Most of my XP machines have Office 2003 and Photoshop 7.0 on them. Still do a good deal of typing on them. Got an Office2k3 license when in college through that MS program (forget what it was called now). And PS 7.0 is way back from high school. At the time (early 2000's), the school was changing it out to Photoshop CS (1), so our teacher offered us a copy of the old volume licensed CD, since it would not be used anymore. Not sure where that falls in terms of legality, but it was the early 2000's and no one really cared back then either. 😉 Still use that PS7 copy for all of my image editing / retouching. It loads fast and is pretty efficient on an old PC. Sure newer versions of PS probably have added a ton of features now that can simplify some of the things we had to do manually on older versions. For a pro that is getting paid by the hour, that might matter. For me, not so much. And the fact that I don't have to pay a yearly subscription is really the best part. Same with the older versions of Office. I also have 2k7 and use that on my Win7 machines... and all of my family's PCs that I maintain, since 2k3 tends to not always like some features in the newer 2k7 format.
I also have a number of PII/P3 laptops that are not very good for Win98 gaming, but are otherwise great for audio-related stuff - mainly signal generation (the PII Dell Latitudes have really really powerful line outs) and occasionally using the line in for AF oscilloscope/spectrum analyzer via. VisualAnalyzer. So whenever I'm dabbling with a repaired or home-brew amplifier, I always use one of these for testing. The P3 laptops contain my collection of PDF datasheets as well so I can look up common parameters of common parts while working on something on my workbench - even if I don't have internet or just don't want to go online (helps with not getting distracted too.)
Then there's a number of machines that were too new 10-15 years ago when I found them to be considered retro, yet too old for modern stuff. So some of these I have relegated for various other tasks. For example, one of them I use solely for testing/zeroing IDE and SCSI HDDs (50-pin, 68-pin, and SCA). Another one, my partially-faulty AsRock 939Dual-SATA2, I use for retro video card testing, since it has both PCI-E and AGP. If it was working right, I could use it for testing PCI cards too... but unfortunately it's not - either the Southbridge BGA or the Southbridge has internal intermittent fault, making certain Southbridge-connected devices to have issues. The onboard audio is one of these and was the first to bite the dust. The SATA controller also corrupts data frequently, so cannot use SATA HDDs on this board anymore (not reliably anyways). The LAN is A-ok - corrupts bits, but recovers most of the time. Occasionally it does crash the system, though. Same with the USB ports. The PCI slots are the same too - a lot of my PCI video cards that work in other systems will sometimes show really weird artifacts on this PC. But even with all of those issues, I have still used this board to test no less than 100 video cards over the course of 8+ years. Then again, after the board issues appeared and I noticed the NB and SB run really hot, I added a fan to constantly keep these cooled when the system is in use, so I think that is what held the board from progressing any further with more failures.

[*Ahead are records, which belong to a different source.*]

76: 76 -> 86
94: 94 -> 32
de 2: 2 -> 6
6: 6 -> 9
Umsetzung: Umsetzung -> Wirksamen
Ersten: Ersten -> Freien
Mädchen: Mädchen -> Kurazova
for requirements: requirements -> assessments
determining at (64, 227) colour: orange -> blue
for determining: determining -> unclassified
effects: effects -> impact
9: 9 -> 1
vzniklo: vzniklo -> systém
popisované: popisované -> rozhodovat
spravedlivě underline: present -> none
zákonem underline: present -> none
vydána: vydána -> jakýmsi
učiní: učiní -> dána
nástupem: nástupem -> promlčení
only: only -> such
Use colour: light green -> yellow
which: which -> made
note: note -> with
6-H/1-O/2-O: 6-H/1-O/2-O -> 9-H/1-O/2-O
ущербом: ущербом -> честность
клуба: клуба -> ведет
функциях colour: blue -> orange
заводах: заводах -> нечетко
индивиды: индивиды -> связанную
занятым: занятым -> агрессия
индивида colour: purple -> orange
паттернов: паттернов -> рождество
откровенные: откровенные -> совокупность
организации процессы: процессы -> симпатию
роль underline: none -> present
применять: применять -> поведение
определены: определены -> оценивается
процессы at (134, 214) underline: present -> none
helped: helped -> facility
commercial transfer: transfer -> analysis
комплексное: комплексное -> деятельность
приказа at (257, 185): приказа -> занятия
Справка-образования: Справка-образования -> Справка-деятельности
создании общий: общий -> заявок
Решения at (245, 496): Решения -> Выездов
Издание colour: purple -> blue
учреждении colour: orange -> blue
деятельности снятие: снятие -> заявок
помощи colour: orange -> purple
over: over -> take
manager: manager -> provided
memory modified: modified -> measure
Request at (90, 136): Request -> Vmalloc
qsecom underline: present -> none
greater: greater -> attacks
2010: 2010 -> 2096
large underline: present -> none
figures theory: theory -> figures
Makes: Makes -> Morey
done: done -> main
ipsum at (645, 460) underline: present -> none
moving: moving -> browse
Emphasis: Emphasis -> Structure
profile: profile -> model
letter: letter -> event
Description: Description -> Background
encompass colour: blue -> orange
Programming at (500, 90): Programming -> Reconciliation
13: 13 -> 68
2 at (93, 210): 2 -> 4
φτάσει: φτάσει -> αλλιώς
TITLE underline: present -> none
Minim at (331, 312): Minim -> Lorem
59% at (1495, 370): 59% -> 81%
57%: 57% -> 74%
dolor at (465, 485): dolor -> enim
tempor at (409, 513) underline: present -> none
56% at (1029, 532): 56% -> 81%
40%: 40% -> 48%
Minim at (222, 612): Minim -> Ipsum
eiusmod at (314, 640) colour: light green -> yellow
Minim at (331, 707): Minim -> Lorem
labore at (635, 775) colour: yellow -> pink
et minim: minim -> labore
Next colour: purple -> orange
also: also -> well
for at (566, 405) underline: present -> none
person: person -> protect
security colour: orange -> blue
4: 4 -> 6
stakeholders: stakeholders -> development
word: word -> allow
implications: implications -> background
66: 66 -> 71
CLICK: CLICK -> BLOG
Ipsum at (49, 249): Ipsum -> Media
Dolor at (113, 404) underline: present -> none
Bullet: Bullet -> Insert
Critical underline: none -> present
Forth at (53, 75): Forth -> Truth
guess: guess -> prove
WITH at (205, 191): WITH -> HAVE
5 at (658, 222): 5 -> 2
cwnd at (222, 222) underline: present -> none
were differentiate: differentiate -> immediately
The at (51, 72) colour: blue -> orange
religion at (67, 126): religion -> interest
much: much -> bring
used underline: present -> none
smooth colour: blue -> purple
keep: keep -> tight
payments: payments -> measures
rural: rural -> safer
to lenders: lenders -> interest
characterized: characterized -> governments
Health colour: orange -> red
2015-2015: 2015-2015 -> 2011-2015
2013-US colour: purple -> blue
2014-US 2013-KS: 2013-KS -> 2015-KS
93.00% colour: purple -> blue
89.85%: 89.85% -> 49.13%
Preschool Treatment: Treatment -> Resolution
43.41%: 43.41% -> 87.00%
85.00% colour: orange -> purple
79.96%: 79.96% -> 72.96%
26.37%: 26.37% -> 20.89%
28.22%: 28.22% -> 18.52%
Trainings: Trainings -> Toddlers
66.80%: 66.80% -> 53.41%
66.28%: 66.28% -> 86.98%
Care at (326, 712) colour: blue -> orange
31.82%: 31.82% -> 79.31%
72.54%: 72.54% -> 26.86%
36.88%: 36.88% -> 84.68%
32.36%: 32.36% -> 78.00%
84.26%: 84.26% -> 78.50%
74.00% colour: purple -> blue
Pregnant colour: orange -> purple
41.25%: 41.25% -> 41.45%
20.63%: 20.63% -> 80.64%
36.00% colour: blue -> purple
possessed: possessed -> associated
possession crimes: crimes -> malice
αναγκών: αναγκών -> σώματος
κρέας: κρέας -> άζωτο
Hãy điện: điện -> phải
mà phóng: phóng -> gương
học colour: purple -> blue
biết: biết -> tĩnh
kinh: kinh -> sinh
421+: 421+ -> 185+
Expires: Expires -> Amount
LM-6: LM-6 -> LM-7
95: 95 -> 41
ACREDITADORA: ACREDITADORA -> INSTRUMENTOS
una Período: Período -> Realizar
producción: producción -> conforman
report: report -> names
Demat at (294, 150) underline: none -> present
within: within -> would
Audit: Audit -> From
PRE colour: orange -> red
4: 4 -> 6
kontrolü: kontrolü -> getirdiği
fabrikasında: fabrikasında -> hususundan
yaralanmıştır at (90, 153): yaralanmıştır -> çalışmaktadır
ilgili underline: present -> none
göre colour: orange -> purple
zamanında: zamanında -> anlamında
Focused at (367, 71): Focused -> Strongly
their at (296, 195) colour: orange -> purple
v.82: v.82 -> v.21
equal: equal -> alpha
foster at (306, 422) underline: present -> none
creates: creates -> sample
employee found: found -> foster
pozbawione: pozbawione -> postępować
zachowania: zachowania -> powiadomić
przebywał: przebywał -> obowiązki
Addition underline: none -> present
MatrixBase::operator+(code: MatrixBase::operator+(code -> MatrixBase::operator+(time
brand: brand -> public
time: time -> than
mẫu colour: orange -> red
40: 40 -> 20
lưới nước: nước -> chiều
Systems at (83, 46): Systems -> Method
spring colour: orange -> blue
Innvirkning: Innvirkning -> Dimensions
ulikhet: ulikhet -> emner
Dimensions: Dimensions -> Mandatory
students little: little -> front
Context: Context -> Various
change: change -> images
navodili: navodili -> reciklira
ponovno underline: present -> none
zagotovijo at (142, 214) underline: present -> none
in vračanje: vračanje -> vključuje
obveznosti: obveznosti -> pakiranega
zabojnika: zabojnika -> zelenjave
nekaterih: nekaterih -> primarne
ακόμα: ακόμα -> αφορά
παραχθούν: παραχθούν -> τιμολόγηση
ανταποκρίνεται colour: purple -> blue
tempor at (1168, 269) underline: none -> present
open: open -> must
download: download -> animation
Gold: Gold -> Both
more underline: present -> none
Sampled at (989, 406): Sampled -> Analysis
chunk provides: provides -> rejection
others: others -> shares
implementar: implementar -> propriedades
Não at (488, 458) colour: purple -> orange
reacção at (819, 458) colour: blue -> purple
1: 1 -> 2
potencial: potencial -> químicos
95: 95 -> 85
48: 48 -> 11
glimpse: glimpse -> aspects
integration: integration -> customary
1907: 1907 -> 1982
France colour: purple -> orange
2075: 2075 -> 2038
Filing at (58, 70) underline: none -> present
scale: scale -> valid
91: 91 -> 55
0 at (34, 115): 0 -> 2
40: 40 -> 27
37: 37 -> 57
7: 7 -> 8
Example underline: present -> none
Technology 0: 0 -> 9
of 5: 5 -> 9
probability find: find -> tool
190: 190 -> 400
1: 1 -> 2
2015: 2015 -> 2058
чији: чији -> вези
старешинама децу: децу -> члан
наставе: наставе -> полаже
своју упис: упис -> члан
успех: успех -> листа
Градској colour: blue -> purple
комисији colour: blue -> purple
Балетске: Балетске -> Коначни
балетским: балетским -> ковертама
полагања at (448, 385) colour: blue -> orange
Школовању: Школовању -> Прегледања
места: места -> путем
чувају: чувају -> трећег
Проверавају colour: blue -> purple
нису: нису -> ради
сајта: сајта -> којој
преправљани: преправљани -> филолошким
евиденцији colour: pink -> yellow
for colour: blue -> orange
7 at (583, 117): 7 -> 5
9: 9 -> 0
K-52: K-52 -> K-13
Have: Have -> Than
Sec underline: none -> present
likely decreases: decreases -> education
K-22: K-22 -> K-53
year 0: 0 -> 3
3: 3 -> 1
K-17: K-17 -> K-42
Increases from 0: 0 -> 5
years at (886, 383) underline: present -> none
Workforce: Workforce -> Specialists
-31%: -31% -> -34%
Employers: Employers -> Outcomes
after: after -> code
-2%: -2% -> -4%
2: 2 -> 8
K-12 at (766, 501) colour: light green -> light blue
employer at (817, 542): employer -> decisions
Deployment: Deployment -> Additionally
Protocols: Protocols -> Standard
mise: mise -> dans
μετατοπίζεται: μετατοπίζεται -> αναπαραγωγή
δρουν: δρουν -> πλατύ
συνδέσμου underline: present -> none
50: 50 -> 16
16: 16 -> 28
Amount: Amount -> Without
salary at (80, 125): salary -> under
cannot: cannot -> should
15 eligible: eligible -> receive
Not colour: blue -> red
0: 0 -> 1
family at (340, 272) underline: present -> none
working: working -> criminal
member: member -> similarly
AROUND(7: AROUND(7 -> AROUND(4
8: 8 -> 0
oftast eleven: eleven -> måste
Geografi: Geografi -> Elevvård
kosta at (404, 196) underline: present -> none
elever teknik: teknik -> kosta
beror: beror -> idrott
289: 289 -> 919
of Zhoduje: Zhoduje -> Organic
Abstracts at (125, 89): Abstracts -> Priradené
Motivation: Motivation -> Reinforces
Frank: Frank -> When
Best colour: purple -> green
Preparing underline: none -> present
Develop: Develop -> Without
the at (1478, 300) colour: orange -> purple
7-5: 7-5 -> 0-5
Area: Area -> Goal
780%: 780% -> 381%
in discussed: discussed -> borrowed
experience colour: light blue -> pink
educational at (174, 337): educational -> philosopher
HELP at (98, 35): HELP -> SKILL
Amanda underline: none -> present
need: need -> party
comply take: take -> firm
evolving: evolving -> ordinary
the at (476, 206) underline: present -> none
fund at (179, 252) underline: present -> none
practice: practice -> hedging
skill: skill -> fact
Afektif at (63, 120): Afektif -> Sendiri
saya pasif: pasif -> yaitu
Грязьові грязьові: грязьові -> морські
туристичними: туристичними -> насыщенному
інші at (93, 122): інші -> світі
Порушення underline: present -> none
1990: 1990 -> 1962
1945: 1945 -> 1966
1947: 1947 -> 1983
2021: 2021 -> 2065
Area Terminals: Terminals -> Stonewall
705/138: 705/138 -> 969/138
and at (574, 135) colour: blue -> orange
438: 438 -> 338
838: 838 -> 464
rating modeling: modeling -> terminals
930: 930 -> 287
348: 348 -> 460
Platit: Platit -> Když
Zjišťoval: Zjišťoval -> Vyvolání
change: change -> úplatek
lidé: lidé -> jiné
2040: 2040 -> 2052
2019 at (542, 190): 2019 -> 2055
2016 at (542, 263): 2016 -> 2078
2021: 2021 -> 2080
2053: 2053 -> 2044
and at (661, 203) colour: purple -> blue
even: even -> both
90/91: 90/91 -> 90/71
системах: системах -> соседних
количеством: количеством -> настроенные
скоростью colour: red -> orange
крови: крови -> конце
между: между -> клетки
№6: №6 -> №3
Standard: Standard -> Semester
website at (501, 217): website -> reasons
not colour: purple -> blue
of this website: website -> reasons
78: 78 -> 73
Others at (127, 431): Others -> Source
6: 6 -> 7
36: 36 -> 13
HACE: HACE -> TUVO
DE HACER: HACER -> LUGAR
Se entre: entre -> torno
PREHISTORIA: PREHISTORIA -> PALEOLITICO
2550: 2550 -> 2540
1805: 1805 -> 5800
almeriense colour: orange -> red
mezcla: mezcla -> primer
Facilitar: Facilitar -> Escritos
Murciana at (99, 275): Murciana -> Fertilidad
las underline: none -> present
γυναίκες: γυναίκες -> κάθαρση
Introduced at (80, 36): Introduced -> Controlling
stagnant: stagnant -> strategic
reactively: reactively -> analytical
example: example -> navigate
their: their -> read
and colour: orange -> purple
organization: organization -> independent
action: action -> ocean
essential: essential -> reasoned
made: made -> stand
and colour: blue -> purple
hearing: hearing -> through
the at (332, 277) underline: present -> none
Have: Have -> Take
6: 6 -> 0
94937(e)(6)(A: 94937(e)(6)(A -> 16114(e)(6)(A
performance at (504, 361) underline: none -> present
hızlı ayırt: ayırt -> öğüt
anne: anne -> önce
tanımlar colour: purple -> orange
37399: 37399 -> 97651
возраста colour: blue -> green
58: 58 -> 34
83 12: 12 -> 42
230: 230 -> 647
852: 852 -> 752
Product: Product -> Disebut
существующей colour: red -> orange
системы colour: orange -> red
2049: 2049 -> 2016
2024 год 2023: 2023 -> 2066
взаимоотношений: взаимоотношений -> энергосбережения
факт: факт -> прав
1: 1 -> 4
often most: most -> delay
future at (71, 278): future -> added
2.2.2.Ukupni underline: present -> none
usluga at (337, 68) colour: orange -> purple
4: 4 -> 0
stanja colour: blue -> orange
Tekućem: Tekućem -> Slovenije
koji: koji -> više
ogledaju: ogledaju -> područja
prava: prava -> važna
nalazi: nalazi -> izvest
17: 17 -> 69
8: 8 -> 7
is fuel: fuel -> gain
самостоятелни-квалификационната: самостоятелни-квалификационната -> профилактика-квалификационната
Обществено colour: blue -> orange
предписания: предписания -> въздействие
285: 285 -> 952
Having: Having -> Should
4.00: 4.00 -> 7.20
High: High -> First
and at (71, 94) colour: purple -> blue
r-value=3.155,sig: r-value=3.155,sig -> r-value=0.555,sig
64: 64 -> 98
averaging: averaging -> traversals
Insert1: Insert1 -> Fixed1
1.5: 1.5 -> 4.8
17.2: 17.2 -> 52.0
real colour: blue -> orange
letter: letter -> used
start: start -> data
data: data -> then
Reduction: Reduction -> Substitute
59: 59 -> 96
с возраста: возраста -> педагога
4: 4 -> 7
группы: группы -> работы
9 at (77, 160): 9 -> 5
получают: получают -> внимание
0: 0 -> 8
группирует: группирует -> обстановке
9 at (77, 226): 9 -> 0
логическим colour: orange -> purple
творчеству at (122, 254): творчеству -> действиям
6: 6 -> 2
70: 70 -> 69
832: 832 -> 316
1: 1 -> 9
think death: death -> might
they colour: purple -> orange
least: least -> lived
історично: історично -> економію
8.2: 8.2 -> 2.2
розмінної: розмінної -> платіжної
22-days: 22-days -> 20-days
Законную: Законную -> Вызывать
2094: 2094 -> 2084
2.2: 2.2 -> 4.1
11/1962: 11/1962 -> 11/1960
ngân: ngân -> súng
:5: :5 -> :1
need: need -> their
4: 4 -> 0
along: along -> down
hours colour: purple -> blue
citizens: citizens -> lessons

And lastly... well, one could say I am using ALL of my retro systems for productive tasks, since the newest one is with a 4th gen i-series intel CPU (i7-4770s... and that's the "modern gaming" PC. 🤣 Everything else I have is considerably older. In fact, most of my "daily" PCs are Core 2 -era or P4 -era based. The early C2D's and especially the P4s are really struggling online... though if only used for admin -type stuff (e.g. pay bills and etc.), they are still tolerable. Alternatively said, they are just about an equal match, speed-wise, for my wireless connection, which gets terribly slow as soon as I move a few yards away from the router... which is the norm here, since I live in an old soviet condo with very thick all-concrete walls. And the fact that there are so many apartments around, each with it's own router (or two, if bridged), it's total chaos in the 2.4 and 5G spectrum, I'm sure. Been meaning to put wired ethernet to all of my rooms... but with those thick concrete walls, probably understandable why I keep stalling with that.